+++ Supplied data

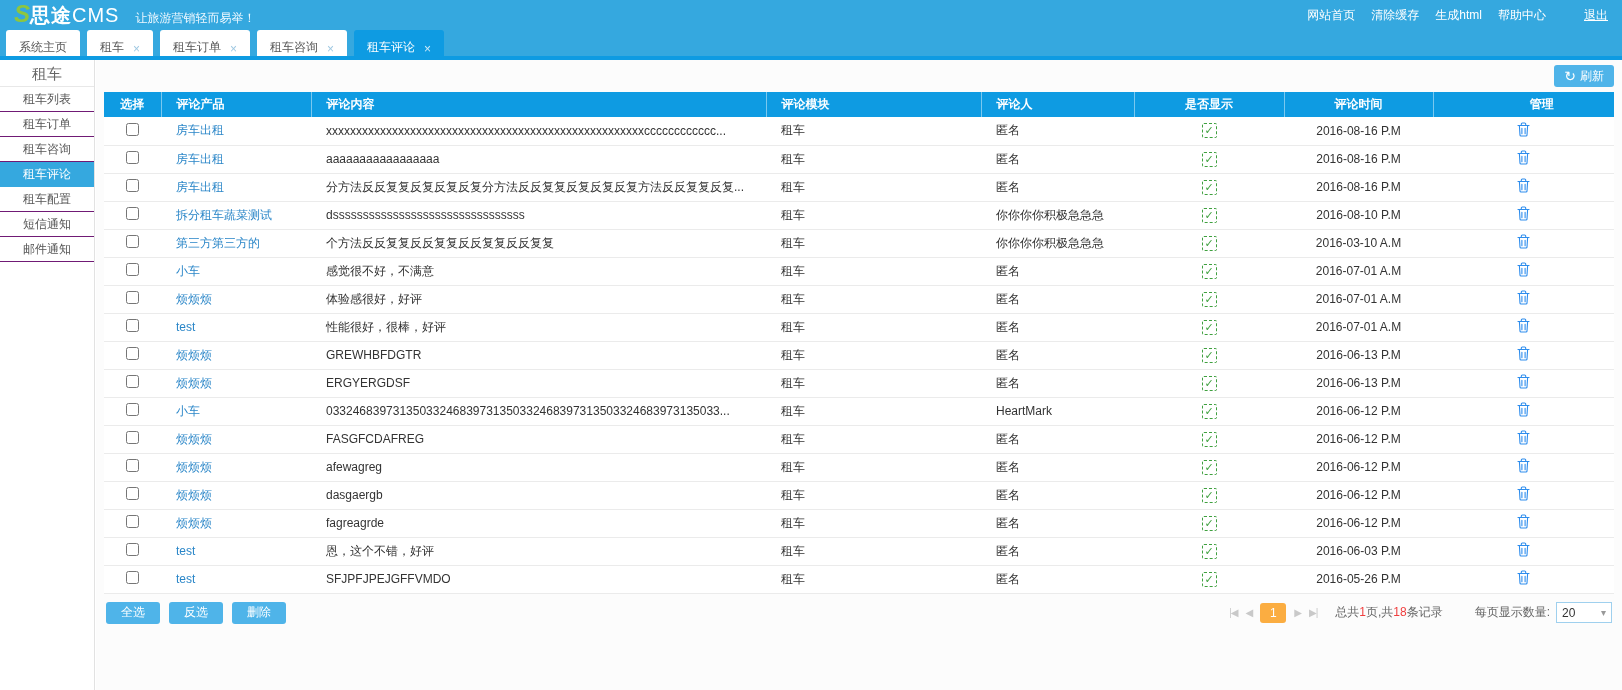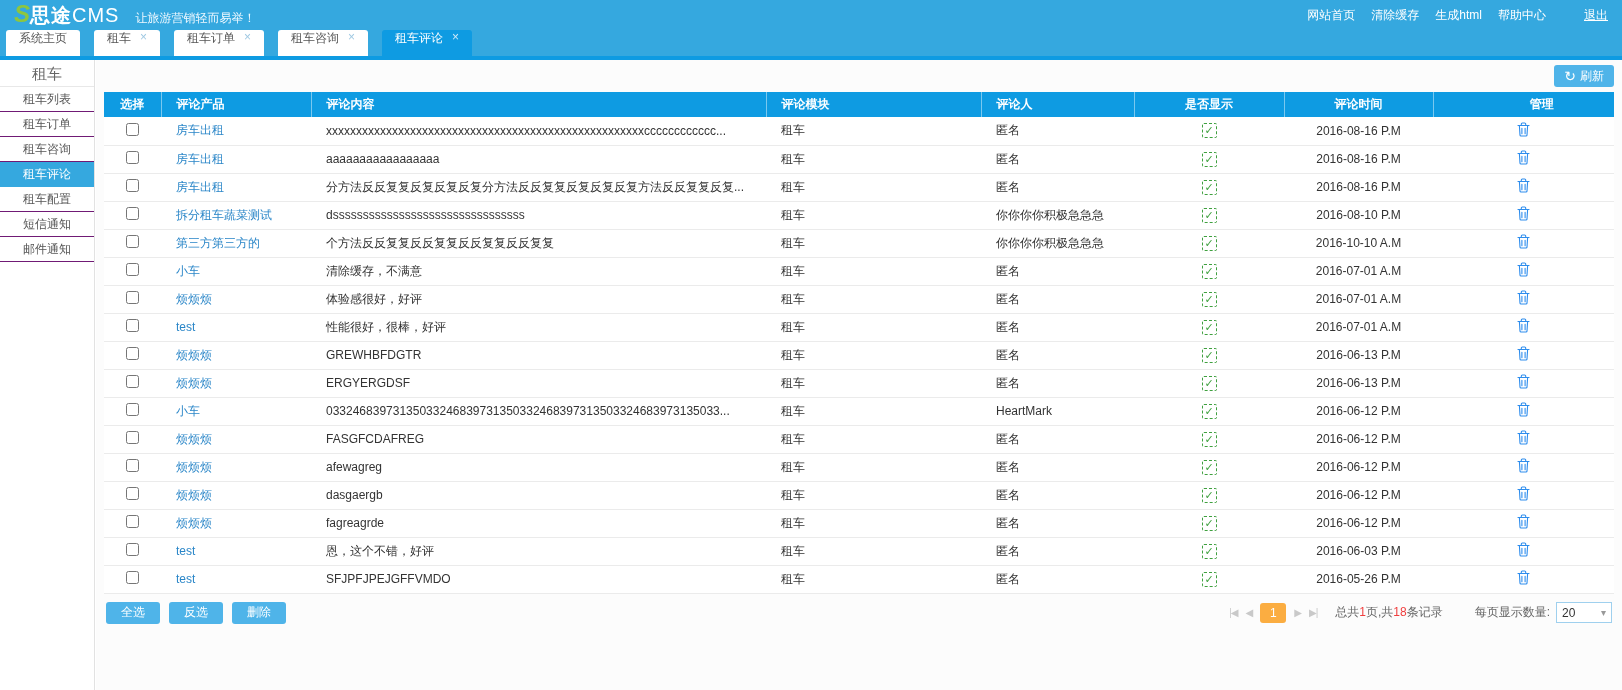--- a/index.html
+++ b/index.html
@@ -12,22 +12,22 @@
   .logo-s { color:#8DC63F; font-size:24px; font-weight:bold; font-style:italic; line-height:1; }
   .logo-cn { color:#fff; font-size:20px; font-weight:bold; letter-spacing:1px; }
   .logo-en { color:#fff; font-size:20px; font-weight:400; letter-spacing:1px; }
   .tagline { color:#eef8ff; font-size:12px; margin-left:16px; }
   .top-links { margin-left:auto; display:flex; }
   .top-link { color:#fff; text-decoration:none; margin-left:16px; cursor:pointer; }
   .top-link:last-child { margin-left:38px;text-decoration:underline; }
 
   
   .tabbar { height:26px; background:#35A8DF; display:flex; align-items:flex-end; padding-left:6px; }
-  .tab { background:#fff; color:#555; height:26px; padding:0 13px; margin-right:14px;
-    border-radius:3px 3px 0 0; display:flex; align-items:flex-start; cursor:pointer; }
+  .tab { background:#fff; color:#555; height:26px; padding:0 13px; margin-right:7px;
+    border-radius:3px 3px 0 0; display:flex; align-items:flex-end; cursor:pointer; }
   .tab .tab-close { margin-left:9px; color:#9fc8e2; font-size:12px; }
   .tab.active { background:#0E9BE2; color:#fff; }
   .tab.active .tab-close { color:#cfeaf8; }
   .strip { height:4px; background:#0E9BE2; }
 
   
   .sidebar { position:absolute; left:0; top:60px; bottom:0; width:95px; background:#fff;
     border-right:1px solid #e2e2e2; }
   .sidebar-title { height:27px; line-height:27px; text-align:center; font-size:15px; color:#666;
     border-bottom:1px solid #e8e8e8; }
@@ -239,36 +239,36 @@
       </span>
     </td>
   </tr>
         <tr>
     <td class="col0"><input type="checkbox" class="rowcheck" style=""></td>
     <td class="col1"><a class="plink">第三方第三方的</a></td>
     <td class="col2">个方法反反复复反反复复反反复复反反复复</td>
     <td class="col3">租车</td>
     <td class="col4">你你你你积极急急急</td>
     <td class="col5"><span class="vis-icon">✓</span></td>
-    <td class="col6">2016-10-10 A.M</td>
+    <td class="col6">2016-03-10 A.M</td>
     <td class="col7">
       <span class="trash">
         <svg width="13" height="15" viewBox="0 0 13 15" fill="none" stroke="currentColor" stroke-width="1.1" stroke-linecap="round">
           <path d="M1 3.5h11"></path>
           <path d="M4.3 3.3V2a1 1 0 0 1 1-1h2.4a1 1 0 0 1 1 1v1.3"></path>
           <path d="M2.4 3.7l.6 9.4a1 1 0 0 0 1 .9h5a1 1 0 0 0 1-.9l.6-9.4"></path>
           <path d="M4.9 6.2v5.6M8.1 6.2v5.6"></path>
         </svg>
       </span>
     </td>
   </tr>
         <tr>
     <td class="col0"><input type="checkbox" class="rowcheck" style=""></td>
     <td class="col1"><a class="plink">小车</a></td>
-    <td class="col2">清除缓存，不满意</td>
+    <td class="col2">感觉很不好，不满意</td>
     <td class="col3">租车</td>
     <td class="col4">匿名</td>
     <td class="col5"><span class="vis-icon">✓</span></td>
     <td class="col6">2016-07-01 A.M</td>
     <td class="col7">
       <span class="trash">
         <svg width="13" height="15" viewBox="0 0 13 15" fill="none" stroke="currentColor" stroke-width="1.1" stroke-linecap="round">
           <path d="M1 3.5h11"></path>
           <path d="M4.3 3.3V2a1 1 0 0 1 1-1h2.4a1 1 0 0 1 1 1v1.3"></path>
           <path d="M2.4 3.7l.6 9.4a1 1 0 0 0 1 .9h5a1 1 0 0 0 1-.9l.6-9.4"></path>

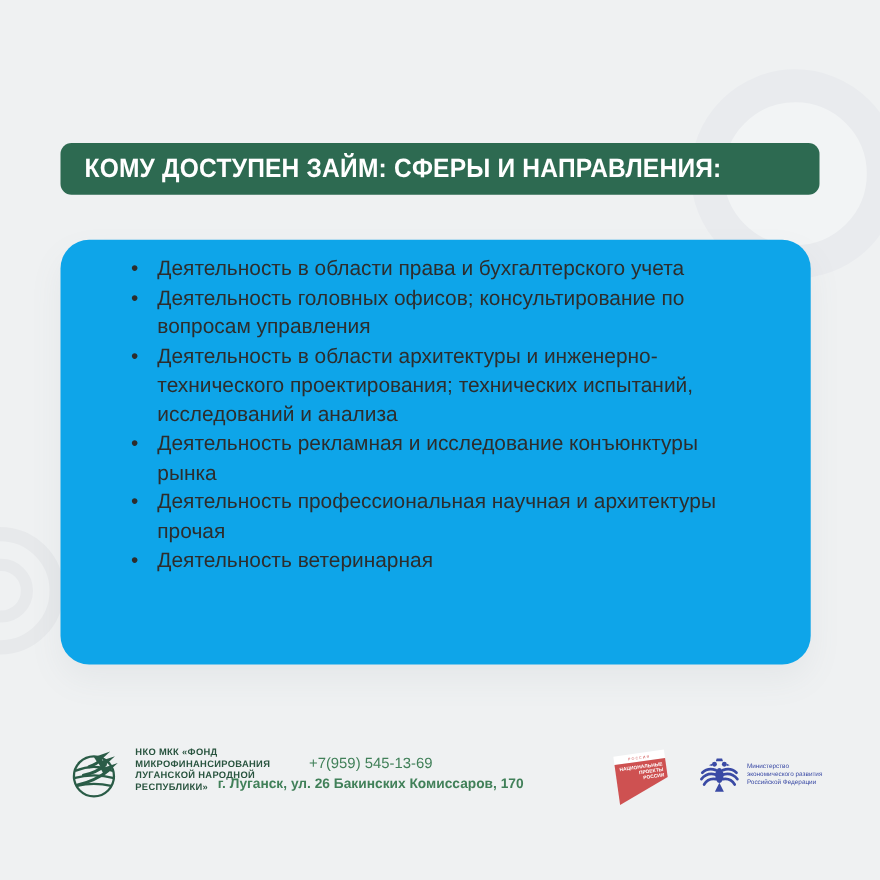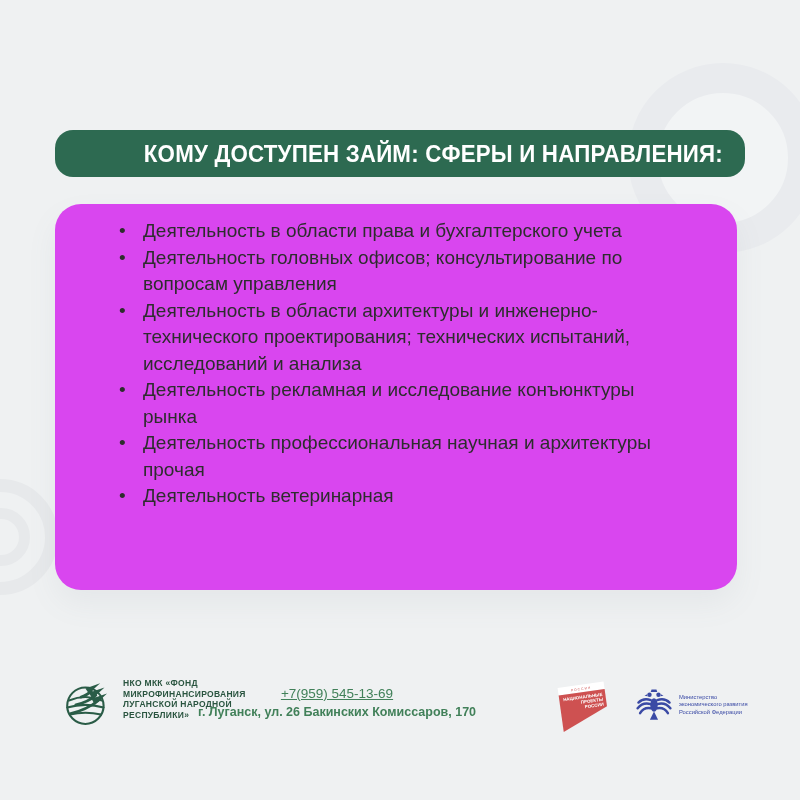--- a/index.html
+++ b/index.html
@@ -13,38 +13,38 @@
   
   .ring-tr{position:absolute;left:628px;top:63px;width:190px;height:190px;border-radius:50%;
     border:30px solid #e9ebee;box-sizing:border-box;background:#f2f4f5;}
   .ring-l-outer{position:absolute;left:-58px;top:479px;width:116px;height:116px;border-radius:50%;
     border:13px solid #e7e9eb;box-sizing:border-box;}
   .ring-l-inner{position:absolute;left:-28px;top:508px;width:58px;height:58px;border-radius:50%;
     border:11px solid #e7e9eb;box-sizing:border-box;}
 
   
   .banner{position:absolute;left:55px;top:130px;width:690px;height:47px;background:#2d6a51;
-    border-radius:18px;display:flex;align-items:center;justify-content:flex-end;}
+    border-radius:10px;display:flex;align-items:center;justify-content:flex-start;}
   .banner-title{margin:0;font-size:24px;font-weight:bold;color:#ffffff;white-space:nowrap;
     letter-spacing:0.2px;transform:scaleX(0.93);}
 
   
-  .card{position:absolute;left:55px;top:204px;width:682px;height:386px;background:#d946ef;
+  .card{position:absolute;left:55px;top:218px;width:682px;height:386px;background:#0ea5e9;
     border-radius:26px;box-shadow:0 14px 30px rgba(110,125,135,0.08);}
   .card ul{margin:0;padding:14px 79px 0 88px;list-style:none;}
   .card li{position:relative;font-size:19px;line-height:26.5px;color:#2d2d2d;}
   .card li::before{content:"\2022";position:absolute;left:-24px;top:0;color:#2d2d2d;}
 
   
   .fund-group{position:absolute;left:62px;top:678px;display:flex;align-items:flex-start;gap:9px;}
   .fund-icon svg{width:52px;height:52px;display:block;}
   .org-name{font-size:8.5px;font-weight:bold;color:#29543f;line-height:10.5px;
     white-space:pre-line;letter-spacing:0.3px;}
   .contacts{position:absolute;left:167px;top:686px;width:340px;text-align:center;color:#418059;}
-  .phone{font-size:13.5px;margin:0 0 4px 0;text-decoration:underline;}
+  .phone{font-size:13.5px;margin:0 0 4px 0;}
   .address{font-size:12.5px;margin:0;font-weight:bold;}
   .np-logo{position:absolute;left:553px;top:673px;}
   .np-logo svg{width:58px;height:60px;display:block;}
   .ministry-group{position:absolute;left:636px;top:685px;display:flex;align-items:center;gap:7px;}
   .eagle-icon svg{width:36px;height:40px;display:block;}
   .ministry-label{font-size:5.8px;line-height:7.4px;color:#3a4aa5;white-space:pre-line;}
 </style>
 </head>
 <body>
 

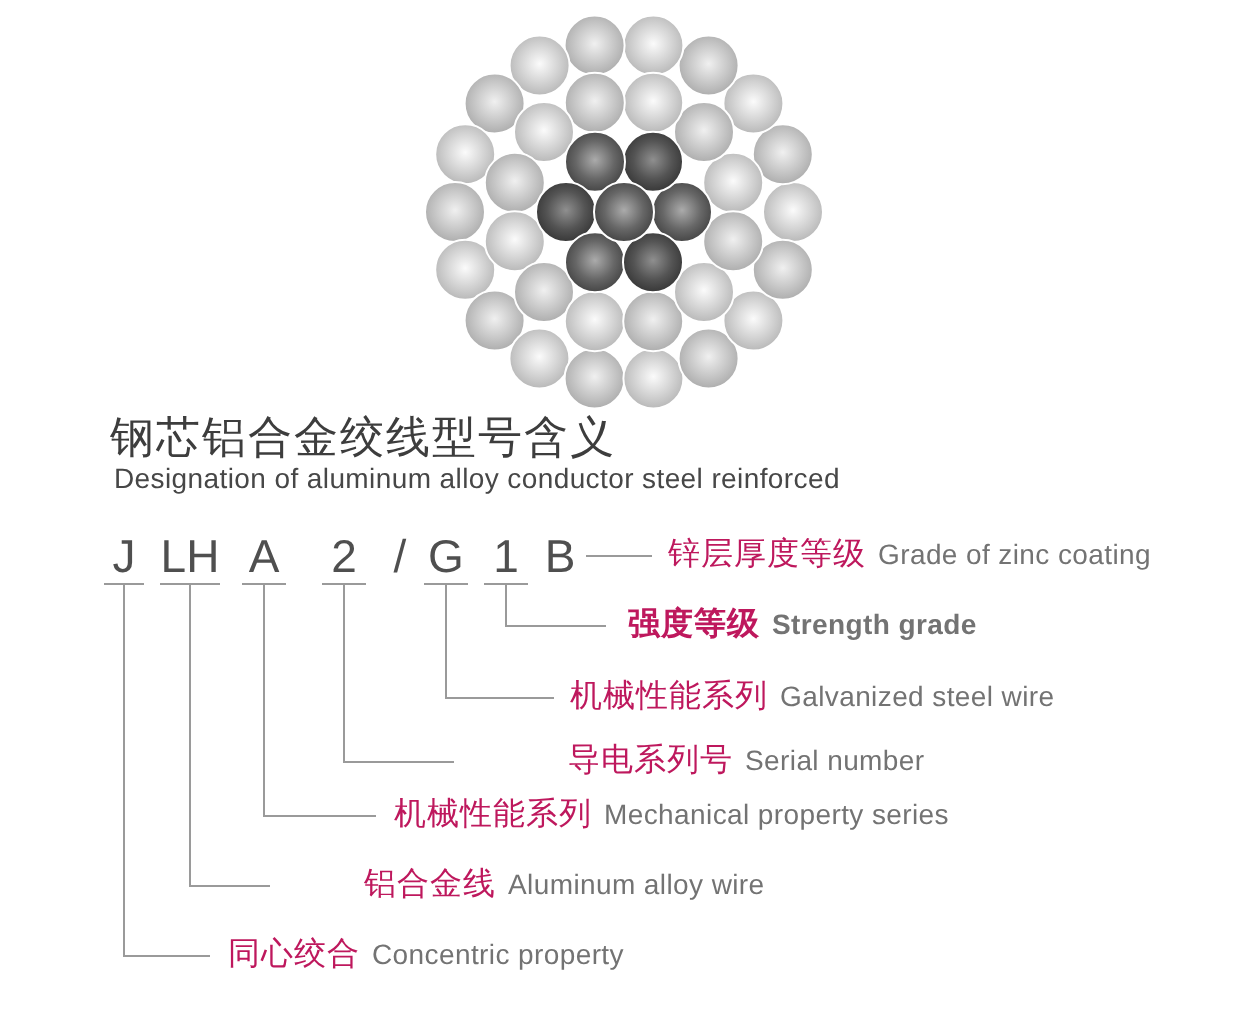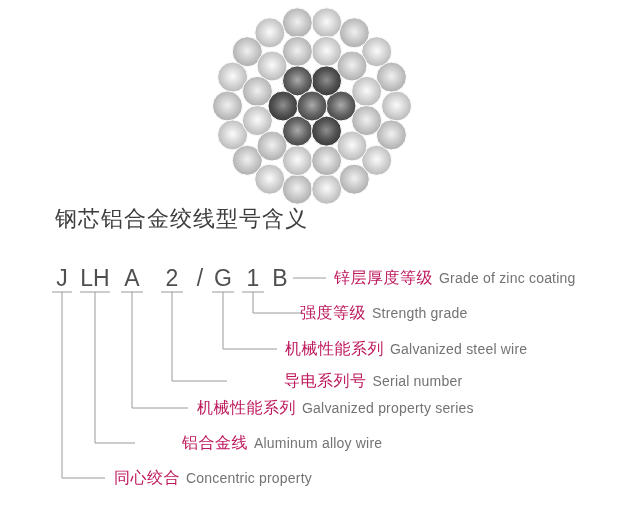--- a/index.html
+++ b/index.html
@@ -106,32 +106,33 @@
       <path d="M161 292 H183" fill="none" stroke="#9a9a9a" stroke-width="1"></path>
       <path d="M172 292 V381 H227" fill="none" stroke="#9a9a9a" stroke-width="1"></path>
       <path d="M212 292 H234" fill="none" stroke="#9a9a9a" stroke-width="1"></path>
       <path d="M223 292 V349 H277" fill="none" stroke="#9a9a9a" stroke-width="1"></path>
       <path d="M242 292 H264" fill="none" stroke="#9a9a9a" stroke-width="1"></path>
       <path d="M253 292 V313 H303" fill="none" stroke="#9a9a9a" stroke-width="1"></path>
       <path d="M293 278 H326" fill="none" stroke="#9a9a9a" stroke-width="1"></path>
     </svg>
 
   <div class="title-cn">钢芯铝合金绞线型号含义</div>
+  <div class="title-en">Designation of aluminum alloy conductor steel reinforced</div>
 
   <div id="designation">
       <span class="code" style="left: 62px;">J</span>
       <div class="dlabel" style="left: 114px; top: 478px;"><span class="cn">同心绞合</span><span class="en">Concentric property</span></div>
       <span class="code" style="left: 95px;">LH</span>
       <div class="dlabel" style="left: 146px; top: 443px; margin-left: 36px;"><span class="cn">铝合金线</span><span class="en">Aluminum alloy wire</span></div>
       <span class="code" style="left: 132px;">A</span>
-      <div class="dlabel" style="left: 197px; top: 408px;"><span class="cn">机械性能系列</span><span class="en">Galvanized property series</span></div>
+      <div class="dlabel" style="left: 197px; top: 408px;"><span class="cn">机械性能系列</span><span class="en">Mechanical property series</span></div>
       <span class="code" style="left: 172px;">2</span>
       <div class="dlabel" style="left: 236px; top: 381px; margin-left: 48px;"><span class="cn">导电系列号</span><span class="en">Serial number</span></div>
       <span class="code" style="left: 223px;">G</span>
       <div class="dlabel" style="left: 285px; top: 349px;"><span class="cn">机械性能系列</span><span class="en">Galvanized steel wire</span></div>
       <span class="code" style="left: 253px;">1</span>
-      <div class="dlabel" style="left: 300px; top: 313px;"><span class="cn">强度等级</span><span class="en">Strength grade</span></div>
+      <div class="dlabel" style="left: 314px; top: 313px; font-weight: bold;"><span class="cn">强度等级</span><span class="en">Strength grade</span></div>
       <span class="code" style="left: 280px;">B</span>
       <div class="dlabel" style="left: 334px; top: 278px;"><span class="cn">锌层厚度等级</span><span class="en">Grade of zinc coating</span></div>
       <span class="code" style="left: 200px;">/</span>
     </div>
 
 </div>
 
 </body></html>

++++++

Provide the count of lines in the data above that include the word "decoration", with no added text.

3